Results from the testing phase of the balancing task (performed with V feedback only) revealed a persistent benefit of prior training under the guidance of the optimal corrective command provided via vibrotactile stimulation. The presence of the performance boost after TV training strongly indicates that subjects did in fact learn a more effective motor control strategy when allowed to train with the vibrotactile “teacher signal.” Although the magnitude of the TV testing phase performance boost was small relative to training with V or T feedback (approximately a 12 % benefit), we expect that additional benefits may accrue with longer training phase exposure to the optimal feedback.

A limitation of our study stems from the fact that we only provided supplemental goal-aware feedback via tactile stimulation and not, for example, via acoustic or other form of sensory stimulation. Thus, we cannot say whether another means of providing goal-aware feedback could have yielded better results than those presented here for vibrotactile stimulation. While our results demonstrate that goal-aware vibrotactile feedback suffices to induce improvements in the performance of an object manipulation task, future studies should explore how best to provide supplemental sensory feedback (e.g., in different sensory modalities) and in a broader range of tasks.
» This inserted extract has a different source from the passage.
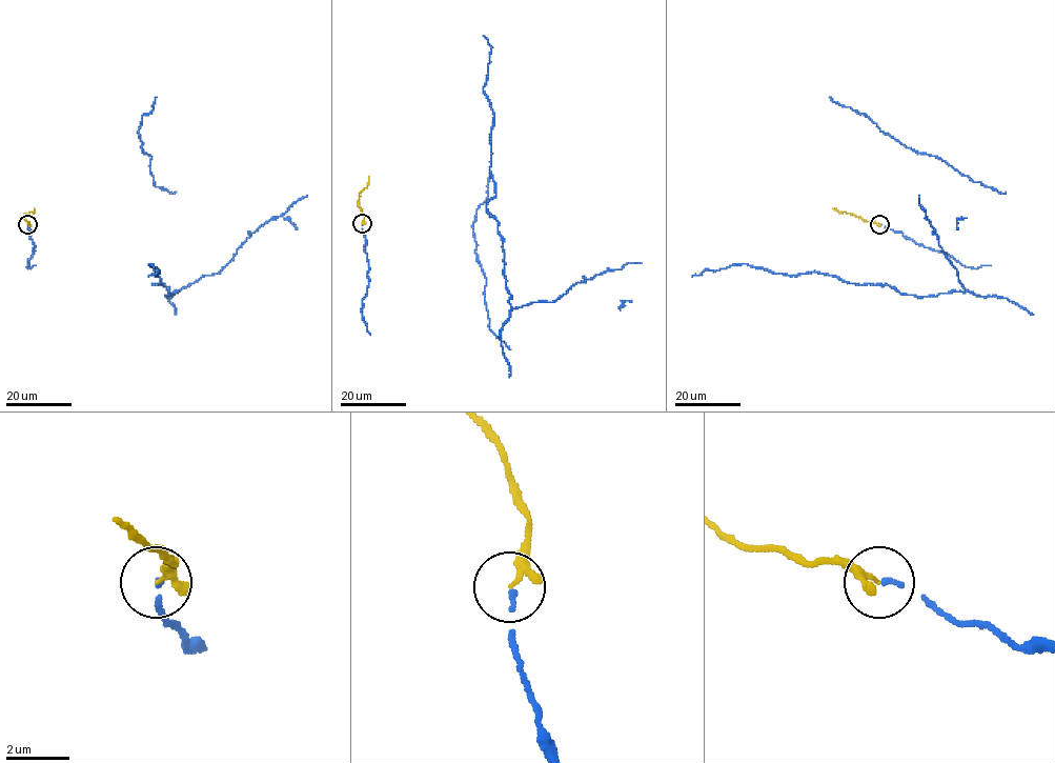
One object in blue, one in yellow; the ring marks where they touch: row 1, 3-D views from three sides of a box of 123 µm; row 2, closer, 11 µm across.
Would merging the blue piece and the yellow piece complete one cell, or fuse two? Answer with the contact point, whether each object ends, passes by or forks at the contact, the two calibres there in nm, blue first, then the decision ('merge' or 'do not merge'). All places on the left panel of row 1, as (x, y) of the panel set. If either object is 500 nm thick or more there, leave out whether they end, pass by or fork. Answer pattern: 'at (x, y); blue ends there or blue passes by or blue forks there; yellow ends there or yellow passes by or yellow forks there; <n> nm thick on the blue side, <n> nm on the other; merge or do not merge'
at (27, 224); blue ends there; yellow passes by; 150 nm thick on the blue side, 160 nm on the other; merge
In summary, we have described two sets of experiments that examined the ability of vibrotactile feedback to enhance performance of reaching and manipulation tasks. The work is novel in that we have introduced a new sensory augmentation approach—vibrotactile encoding of an optimal combination of object state information—and have demonstrated its ability to enhance the immediate performance and learning of an effective sensorimotor control policy. Subjects were able to capitalize on this form of feedback within the first few minutes of exposure, thereby demonstrating the potential power of this training approach. Recent advances in wearable technologies have created considerable potential for the development of assistive technologies capable of sensing the dynamic state of the user’s arm and hand during interaction with objects in the physical environment (Lieberman and Breazeal 2007). We envision potential applications of the sensory feedback enhancement techniques we have described to include the mitigation of visual impairment in blindsighted individuals, athletic performance optimization in sports, skill optimization in the teleoperation of surgical tools and in the physical rehabilitation of limb movements following neuromotor injury, especially in cases where limb proprioception is compromised (Tzorakoleftherakis et al. 2015).